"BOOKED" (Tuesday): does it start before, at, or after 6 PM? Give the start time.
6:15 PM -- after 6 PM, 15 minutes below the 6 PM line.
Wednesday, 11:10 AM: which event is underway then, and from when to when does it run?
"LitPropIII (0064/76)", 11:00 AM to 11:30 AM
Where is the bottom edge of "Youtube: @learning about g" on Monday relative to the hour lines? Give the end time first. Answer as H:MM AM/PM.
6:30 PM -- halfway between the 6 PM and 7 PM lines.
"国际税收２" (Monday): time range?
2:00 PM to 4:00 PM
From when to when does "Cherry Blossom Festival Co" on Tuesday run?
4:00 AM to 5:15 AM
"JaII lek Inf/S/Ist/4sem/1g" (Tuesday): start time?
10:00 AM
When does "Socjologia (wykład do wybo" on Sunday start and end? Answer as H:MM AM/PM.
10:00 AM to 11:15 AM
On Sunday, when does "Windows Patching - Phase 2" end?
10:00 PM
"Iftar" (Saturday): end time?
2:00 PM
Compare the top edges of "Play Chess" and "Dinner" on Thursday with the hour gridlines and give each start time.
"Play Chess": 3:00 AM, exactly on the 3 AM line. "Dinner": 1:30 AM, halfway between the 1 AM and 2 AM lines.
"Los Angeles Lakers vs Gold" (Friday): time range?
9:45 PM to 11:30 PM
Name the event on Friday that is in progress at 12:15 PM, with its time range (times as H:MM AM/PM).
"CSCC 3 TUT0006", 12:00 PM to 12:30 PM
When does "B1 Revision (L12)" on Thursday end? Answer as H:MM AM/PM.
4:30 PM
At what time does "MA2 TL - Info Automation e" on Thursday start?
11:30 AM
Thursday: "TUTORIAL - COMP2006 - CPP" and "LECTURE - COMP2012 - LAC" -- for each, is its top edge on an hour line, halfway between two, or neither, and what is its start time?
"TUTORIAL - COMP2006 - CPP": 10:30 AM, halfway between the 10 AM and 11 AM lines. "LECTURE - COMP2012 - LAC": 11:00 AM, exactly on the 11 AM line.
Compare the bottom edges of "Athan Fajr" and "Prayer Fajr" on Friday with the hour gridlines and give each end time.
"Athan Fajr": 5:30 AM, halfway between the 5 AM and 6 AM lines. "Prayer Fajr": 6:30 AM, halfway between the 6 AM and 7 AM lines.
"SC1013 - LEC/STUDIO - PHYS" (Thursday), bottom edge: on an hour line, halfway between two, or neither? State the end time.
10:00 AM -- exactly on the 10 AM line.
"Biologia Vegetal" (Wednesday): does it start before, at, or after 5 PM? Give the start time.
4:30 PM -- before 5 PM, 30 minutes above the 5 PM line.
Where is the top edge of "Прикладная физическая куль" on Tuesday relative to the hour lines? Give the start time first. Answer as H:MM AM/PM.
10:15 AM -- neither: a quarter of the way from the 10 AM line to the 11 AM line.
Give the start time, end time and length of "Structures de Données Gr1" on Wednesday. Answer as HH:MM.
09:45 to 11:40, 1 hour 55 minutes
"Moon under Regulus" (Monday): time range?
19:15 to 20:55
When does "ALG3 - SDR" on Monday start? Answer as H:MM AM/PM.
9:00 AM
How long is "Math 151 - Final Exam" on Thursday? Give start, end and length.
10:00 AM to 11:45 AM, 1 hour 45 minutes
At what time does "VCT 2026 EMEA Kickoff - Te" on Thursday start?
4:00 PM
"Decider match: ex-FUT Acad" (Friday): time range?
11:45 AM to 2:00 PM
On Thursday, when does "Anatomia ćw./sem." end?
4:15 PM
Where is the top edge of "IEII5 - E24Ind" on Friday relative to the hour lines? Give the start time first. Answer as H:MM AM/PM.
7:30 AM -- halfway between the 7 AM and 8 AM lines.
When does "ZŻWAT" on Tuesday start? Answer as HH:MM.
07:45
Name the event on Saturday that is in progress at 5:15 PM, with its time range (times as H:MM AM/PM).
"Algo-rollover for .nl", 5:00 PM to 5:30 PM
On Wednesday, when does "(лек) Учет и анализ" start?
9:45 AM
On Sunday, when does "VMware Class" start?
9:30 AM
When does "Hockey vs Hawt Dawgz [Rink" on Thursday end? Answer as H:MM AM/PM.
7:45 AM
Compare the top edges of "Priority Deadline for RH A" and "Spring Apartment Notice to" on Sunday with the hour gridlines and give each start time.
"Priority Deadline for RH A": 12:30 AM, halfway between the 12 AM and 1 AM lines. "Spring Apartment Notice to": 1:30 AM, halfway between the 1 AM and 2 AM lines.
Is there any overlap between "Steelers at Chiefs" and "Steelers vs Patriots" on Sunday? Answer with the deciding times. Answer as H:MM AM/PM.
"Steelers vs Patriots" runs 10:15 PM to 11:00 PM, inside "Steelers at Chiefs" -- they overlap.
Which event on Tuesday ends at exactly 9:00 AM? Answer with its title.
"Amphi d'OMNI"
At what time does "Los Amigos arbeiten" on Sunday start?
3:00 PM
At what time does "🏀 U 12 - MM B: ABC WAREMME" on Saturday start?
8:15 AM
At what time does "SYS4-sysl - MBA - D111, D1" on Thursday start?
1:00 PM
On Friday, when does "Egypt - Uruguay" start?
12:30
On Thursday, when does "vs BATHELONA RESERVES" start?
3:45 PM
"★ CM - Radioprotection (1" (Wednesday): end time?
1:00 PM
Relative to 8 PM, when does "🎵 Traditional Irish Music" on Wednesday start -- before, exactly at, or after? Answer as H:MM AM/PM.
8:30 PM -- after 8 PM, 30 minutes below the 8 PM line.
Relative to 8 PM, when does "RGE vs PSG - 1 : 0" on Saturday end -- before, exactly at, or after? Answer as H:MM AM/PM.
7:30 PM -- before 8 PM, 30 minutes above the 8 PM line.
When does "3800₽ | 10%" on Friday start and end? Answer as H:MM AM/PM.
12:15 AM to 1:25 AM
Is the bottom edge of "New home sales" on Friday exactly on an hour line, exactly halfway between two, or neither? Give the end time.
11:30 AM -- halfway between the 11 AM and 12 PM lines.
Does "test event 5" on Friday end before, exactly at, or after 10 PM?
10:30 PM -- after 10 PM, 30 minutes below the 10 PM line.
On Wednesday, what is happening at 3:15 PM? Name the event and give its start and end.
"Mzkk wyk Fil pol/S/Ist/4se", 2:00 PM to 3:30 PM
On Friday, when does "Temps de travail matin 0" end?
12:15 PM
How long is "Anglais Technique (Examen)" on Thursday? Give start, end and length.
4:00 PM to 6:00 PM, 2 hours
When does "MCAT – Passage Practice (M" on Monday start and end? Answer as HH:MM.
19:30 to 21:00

> [Directive]:
Gather every line in the material above that contains the string "Chiefs", and copy each one in full. Case counts.

> [Answer to this exercise]:
Is there any overlap between "Steelers at Chiefs" and "Steelers vs Patriots" on Sunday? Answer with the deciding times. Answer as H:MM AM/PM.
"Steelers vs Patriots" runs 10:15 PM to 11:00 PM, inside "Steelers at Chiefs" -- they overlap.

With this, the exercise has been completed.